Article Text
Abstract
Introduction/Background The lymph node status (LNS) according to molecular classification (MC) in endometrial cancer is heterogenous and underreported. Thus, the role of MC to tailor pre-operatively surgical treatment remains unclear. We aimed to analyze LN metastasis (LNM) and histopathological features of the four MC groups.

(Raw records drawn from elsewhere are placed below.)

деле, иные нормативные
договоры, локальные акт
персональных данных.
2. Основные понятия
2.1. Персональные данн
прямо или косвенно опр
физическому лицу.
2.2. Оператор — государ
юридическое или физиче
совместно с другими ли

Methodology Original articles including LN status according to MC with Leuven algorithm following the recommendations of ESGO-ESTRO-ESP guidelines were included in this systematic review and meta-analysis. Articles reporting MC following ProMise algorithm were excluded, except those in which information about tumors encompassing more than one mutation was available. Number of cases were extracted to calculate proportion and their 95%CI. Summary proportion estimates were obtained using Dersimonian-Lair random-effects meta-analysis. Statistical heterogeneity was assessed through Cochran’s Q-test and I2 statistic.

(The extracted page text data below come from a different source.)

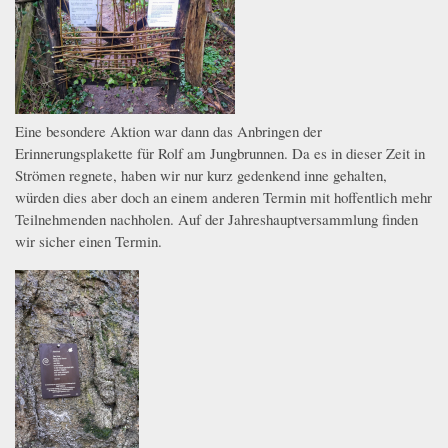
Eine besondere Aktion war dann das Anbringen der
Erinnerungsplakette für Rolf am Jungbrunnen. Da es in dieser Zeit in
Strömen regnete, haben wir nur kurz gedenkend inne gehalten,
würden dies aber doch an einem anderen Termin mit hoffentlich mehr
Teilnehmenden nachholen. Auf der Jahreshauptversammlung finden
wir sicher einen Termin.
whatsapp_image_2024-03-16_at_12.14.35.jpeg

Results 5122 records were identified by combining ‘EC’, ‘MC’, ‘TCGA’, ‘p53’, ‘POLE’, ‘MSI’, ‘NSMP’. 16 studies with 4294 patients were included (figure 1): 260 (6.9%) POLE-mutated, 831 (31.9%) MSI, 795 (25.2%) p53-abnormal and 1127 (35.7%) non-specific-molecular-profile (NSMP). LN involvement was present in 6% of POLE-mut (I2=0%), 15% of MSI (I2=87%), 26% of p53-abnormal (I2=82.9%), and 9% of NSMP (I2=76.2%). Five articles reported 0% of LNM in POLE-mutated and had been excluded of the pooled-prevalence-calculation due to statistic incongruency. Grade3 tumors were found in 42% of POLE-mut (I2=80.6%), 32% of MSI (I2=95.6%), 66% of P53-abnormal (I2=99.4%), and 11% of NSMP (I2=80.1%). Lymphovascular-invasion was present in 33% of POLE-mutated (I2=84.2%), 40% of MSI (I2=89.7%), 48% of p53-abnormal (I2=91%), and 27% of NSMP (I2=94%). Deep myometrial invasion was present in 31% (I2=0%) of POLE-mutated, 32% of MSI (I2=77.4%), 37% of p53-abnormal (I2=93.7%), and 27% of NSMP (I2=93.2%).
Conclusion P53-abnormal presented the highest LNM rate, followed by MSI tumors, in contrast to POLE-mutated and NSMP cohort.